### REQUIRED ACTION
Repeat the lines of the material verbatim from the line containing "SafeWork NSW has" up to and including the line containing "attended the site".

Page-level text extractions
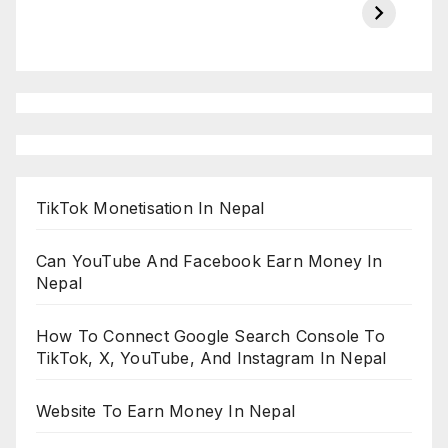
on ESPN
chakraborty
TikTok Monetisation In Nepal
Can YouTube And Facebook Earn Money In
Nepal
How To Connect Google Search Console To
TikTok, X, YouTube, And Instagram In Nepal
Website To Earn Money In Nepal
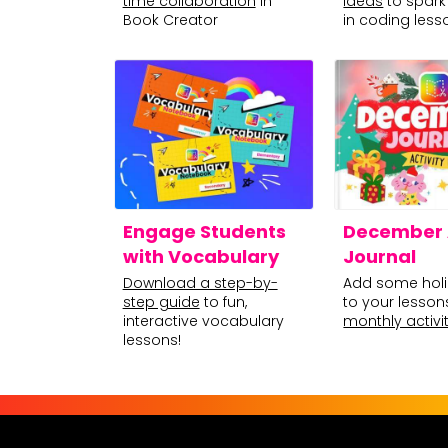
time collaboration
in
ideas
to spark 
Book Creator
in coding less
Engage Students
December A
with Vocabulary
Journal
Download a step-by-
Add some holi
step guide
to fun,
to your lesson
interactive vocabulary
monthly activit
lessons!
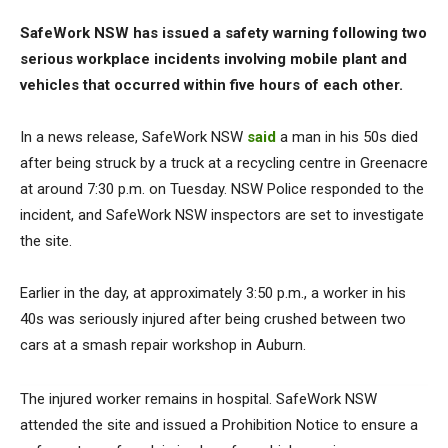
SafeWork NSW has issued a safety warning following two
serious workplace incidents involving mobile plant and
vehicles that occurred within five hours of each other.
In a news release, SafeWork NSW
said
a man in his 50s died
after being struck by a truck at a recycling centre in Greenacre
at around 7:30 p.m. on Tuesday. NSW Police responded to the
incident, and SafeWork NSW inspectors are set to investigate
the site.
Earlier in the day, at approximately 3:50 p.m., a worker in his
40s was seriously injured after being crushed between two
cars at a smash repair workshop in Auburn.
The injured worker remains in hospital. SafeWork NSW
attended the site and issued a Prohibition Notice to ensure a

---

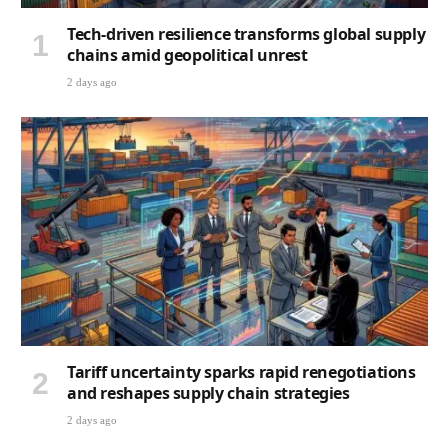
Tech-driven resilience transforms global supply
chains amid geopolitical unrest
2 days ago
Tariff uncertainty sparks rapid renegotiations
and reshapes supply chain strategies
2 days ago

### ANSWER FOR THIS EXERCISE
SafeWork NSW has issued a safety warning following two
serious workplace incidents involving mobile plant and
vehicles that occurred within five hours of each other.
In a news release, SafeWork NSW
said
a man in his 50s died
after being struck by a truck at a recycling centre in Greenacre
at around 7:30 p.m. on Tuesday. NSW Police responded to the
incident, and SafeWork NSW inspectors are set to investigate
the site.
Earlier in the day, at approximately 3:50 p.m., a worker in his
40s was seriously injured after being crushed between two
cars at a smash repair workshop in Auburn.
The injured worker remains in hospital. SafeWork NSW
attended the site and issued a Prohibition Notice to ensure a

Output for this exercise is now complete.